Eigentum verpflichtet. With property come obligations. Adel verpflichtet. With nobility (gentry, wealth) come obligations. Wehrpflicht. Duty to serve in the armed forces. Rechte und Pflichten. Rights and obligations. Sich aus der Pflicht stehlen. To steal yourself out of responsibility. Jemanden in die Pflicht nehmen. To obligate someone. Pflichtfächer in Schule und Studium. Required courses in high school and university. Seine Pflicht verletzen. To breach your responsibility.
To be obligated. Rechte (rights) are things which are permitted. Pflichten (duties, obligations) are things which must be done. A German chancellor has not only Richtlinienkompetenz, literally guiding rules of authority or policy direction, she is also responsible for executing those policies.
German companies are not only obligated to pay their taxes. The automobile and chemical industries, for example, feel obligated to abide by voluntary environmental standards.
Employees obligate themselves legally to perform their work duties. Pupils and students obligate themselves to complete required courses and be tested in them.

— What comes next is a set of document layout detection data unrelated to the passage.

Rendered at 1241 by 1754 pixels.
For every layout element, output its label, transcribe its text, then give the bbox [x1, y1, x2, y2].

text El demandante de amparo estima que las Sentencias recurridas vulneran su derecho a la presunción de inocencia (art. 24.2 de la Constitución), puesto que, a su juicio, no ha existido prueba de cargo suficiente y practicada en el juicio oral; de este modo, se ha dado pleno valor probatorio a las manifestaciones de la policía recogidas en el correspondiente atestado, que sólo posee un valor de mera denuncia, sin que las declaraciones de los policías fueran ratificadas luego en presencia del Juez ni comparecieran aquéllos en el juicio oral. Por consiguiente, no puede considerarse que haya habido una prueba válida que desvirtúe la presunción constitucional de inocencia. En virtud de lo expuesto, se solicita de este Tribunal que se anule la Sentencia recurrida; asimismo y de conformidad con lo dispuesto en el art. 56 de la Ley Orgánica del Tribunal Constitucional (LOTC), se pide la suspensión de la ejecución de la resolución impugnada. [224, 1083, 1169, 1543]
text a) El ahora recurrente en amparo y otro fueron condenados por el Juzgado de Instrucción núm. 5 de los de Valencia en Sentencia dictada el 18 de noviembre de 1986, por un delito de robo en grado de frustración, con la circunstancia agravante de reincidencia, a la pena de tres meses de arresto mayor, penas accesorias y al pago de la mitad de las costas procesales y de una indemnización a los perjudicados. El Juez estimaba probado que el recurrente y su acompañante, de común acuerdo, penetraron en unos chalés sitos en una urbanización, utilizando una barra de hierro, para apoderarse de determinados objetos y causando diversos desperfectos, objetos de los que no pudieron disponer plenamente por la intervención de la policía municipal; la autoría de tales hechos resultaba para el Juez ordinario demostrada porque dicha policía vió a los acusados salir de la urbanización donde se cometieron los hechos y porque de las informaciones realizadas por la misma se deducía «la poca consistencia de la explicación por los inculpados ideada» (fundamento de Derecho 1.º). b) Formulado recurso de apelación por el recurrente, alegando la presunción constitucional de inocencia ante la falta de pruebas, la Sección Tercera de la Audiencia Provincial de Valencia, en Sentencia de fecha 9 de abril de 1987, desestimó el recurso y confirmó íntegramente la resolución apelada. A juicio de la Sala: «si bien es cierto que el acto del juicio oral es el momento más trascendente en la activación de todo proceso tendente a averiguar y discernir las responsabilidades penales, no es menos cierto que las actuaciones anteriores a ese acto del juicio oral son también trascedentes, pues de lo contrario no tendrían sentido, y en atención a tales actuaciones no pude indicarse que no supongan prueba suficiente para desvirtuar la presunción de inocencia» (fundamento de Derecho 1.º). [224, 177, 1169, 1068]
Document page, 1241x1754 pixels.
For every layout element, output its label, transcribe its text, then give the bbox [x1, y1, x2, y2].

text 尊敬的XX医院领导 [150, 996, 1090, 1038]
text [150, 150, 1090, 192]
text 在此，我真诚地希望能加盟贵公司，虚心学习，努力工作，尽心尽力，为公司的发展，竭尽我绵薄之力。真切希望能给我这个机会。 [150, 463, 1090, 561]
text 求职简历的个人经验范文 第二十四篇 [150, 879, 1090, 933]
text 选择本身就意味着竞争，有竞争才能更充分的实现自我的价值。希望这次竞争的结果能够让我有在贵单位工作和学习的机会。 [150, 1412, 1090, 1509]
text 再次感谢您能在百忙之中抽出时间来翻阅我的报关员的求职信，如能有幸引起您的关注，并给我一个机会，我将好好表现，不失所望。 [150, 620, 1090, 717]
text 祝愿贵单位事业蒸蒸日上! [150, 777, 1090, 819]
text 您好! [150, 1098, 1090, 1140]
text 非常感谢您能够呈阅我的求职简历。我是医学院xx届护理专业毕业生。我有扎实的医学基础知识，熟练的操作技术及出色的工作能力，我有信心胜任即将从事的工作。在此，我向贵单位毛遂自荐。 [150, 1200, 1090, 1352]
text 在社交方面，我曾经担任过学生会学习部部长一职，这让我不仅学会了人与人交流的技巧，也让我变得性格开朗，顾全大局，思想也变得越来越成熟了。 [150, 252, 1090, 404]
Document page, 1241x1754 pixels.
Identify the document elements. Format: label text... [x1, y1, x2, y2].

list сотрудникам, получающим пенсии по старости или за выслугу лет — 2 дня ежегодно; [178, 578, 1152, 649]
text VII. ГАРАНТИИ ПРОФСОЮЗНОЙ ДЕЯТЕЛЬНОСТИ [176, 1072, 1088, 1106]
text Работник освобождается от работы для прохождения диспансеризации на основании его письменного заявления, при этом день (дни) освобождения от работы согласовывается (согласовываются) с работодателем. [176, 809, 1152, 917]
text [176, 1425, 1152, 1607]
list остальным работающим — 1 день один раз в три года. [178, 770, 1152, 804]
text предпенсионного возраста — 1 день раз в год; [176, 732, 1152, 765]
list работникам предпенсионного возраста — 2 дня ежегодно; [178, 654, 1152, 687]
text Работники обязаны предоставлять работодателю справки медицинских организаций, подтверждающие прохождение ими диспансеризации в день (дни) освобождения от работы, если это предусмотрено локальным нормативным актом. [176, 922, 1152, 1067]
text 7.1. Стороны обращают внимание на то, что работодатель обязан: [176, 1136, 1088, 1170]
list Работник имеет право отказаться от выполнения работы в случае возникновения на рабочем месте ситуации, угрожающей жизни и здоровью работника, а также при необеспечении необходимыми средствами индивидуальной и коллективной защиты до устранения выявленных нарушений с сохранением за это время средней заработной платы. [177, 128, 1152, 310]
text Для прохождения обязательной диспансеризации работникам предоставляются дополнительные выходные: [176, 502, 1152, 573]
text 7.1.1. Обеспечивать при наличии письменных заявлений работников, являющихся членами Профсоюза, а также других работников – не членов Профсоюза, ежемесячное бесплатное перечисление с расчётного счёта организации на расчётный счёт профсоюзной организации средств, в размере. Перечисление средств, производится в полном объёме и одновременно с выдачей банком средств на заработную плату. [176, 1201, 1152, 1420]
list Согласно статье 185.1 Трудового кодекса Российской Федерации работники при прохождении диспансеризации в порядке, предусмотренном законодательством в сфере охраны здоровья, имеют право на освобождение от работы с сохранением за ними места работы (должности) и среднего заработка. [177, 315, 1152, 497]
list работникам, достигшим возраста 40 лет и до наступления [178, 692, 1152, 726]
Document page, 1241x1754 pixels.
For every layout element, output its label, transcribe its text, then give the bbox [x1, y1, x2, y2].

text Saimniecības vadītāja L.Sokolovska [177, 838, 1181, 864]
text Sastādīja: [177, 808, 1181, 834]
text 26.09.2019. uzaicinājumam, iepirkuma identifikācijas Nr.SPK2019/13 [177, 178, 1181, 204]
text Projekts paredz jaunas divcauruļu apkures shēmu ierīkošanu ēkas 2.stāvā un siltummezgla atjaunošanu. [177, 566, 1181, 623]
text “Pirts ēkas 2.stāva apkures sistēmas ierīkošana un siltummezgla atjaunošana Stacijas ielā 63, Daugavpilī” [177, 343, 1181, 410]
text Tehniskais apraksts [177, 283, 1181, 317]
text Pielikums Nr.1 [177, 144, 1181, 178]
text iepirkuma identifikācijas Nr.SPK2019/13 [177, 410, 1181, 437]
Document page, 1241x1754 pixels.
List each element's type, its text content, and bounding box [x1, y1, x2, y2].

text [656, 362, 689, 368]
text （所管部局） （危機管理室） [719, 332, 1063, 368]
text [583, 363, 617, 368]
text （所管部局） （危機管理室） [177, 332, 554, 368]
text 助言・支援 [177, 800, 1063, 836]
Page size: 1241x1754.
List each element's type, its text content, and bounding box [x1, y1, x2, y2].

Those professions which are viewed as important role models, such as medical physicians, civil servants and educators, have even a higher level of duty consciousness. Breaking their obligations is a sign not only of professional failure. It would damage their reputation.
For once you have obligated yourself, you cannot go back. Pflichtbewußtsein – duty consciousness – is the only way out.